Allow empty strings in string_or_none contract
Closed this issue · 7 comments
What is the reasoning for checking if the string has a length in the string_or_none
contract ? The name is confusing since passing an empty string results in an exception whereas None
is allowed. Is there a reason for this? I would suggest changing the name to non_empty_string_or_none
or removing the length restriction. Happy to add a PR depending on what is wanted! :) [My preference would be to make an empty string allowed, since it makes handling code to pass to the tracker simpler]
Question for @chuwy !
That's a good question. I see two opposite points here:
- On one side - empty strings are useless in general, it doesn't make much sense to send and store them.
- On the other side - most schemas implicitly allow them (by not using
minLength
property), and schemas supposed to be single source of truth for what is allowed and what is not.
For me second point seems stronger - if we think that empty strings are harmful let's use minLength: 1
everywhere in Iglu Central (using severityLevel 2). Tracker should follow this restrictions and should not decide for user.

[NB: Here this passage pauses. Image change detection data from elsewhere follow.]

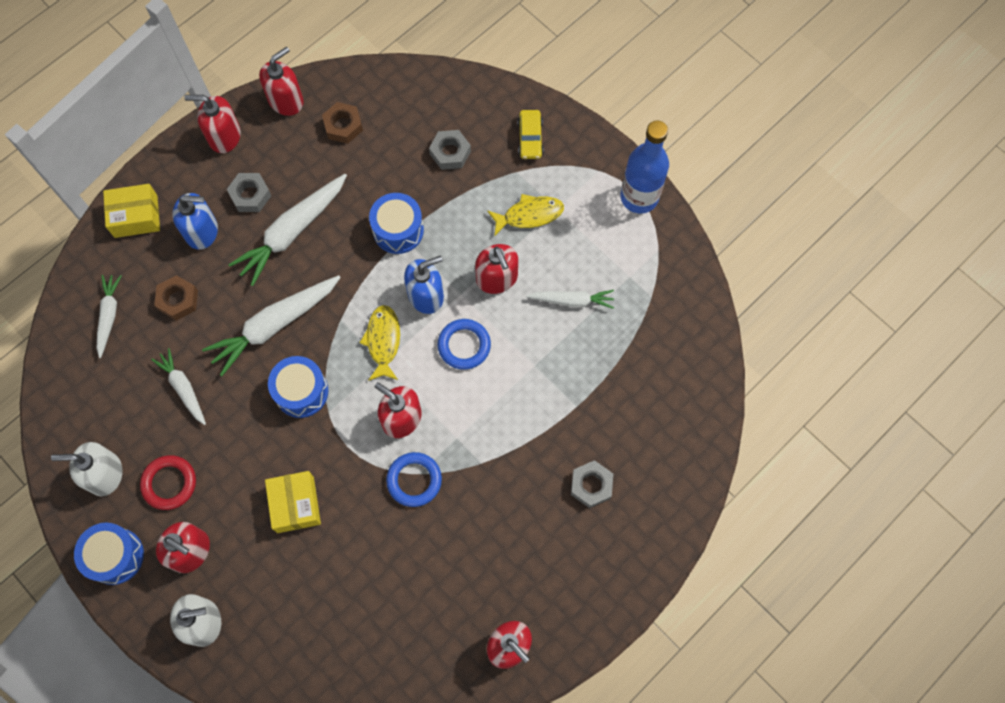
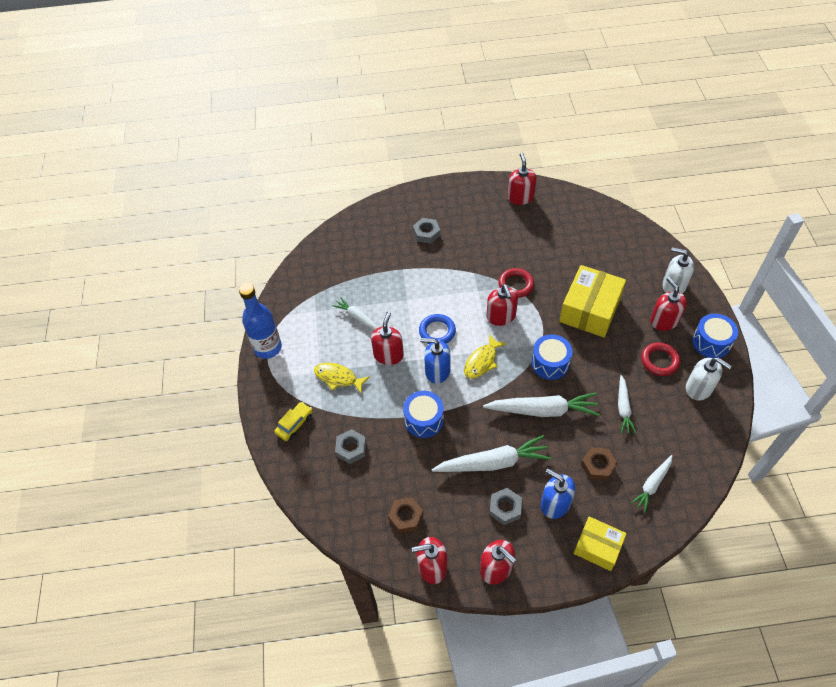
camera: 140 degrees left, 15 degrees down
yellow box [265,471,321,533] -> yellow box [559,265,626,337], size x1.63
blue ring [386,452,442,507] -> red ring [499,268,534,298]

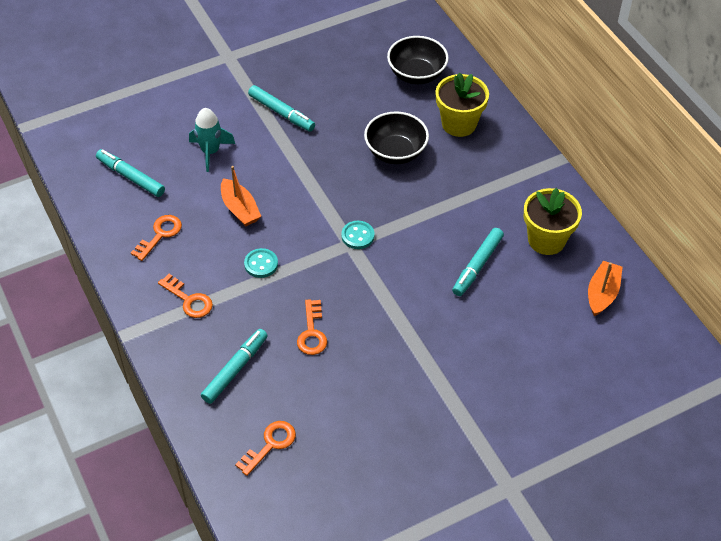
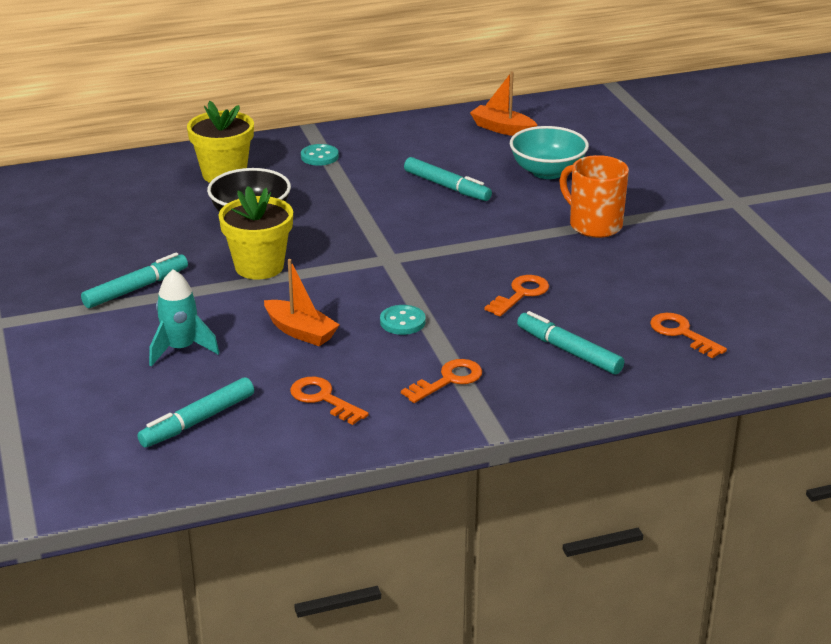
camera: 80 degrees left, 20 degrees down
orange boat [221,166,261,226] -> orange boat turned 60 degrees clockwise [264,259,340,346]
orange key [297,299,327,355] -> orange key turned 60 degrees counterclockwise [484,275,549,317]
turquoise button [341,221,375,249] -> turquoise button moved to [301,144,339,166]
black bowl [387,36,449,84] -> none
yellow flower pot [524,188,582,255] -> yellow flower pot moved to [219,186,293,280]
none -> turquoise bowl [510,126,589,179]
none -> orange mug [559,155,629,238]

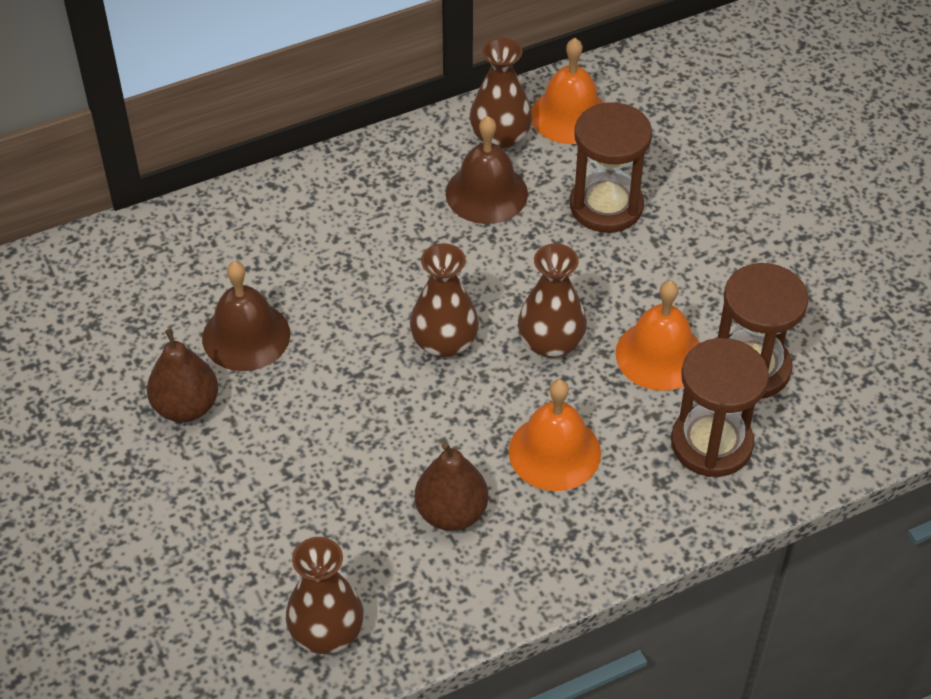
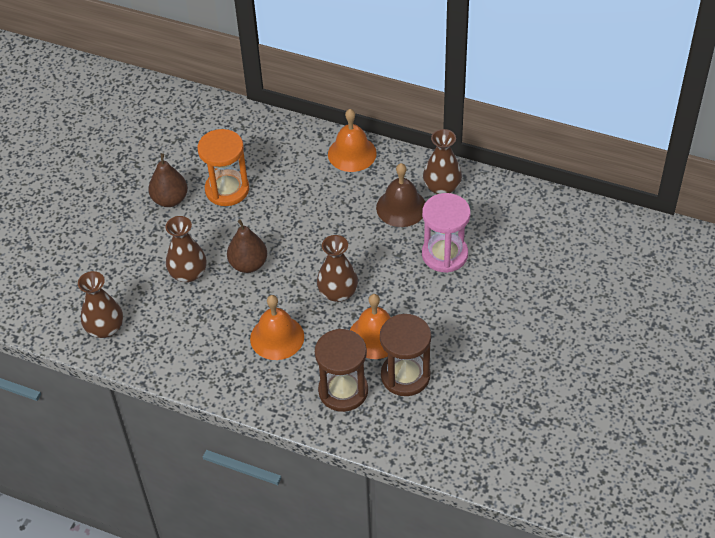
camera: 50 degrees right, 0 degrees up
brown bell [202,261,290,371] -> orange hourglass [197,129,249,206]
brown vase [410,243,479,358] -> brown vase moved to [165,216,207,283]
brown pear [415,442,488,531] -> brown pear moved to [227,219,267,273]
orange bell [531,38,604,144] -> orange bell moved to [328,109,377,172]
brown hourglass [570,102,652,233] -> pink hourglass [422,193,471,273]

Based on above I think that loosing string_or_none
seems like a right direction. But we need to check that all 28 dependent arguments are fine with empty string, I know that at least currency
in track_ecommerce_transaction
should accept string of exactly 3 chars (which is anyway not current string_or_none
).
Empty strings are semantically different from a null/missing/undefined, so my preference is to tolerate them unless there is a strong reason on a field-by-field basis not to (e.g. we know that a field must always be set to a UUID).
Equally I'm not comfortable enforcing string length limits in Iglu Central without having a strong confirmation that zero-length strings are impossible for that given property...
Remember too that in the Snowplow Tracker Protocol, empty strings are elided (removed from the final payload) because a null and an empty string are indistinguishable as part of a GET name-value pair.
So I wonder if that's how this crept in...
Agree. I also didn't mean we need to violently add minLength
everywhere. My whole point is that tracker should not prevent user from sending data that tracker can consider suspicious - precise validation is not on tracker's behalf.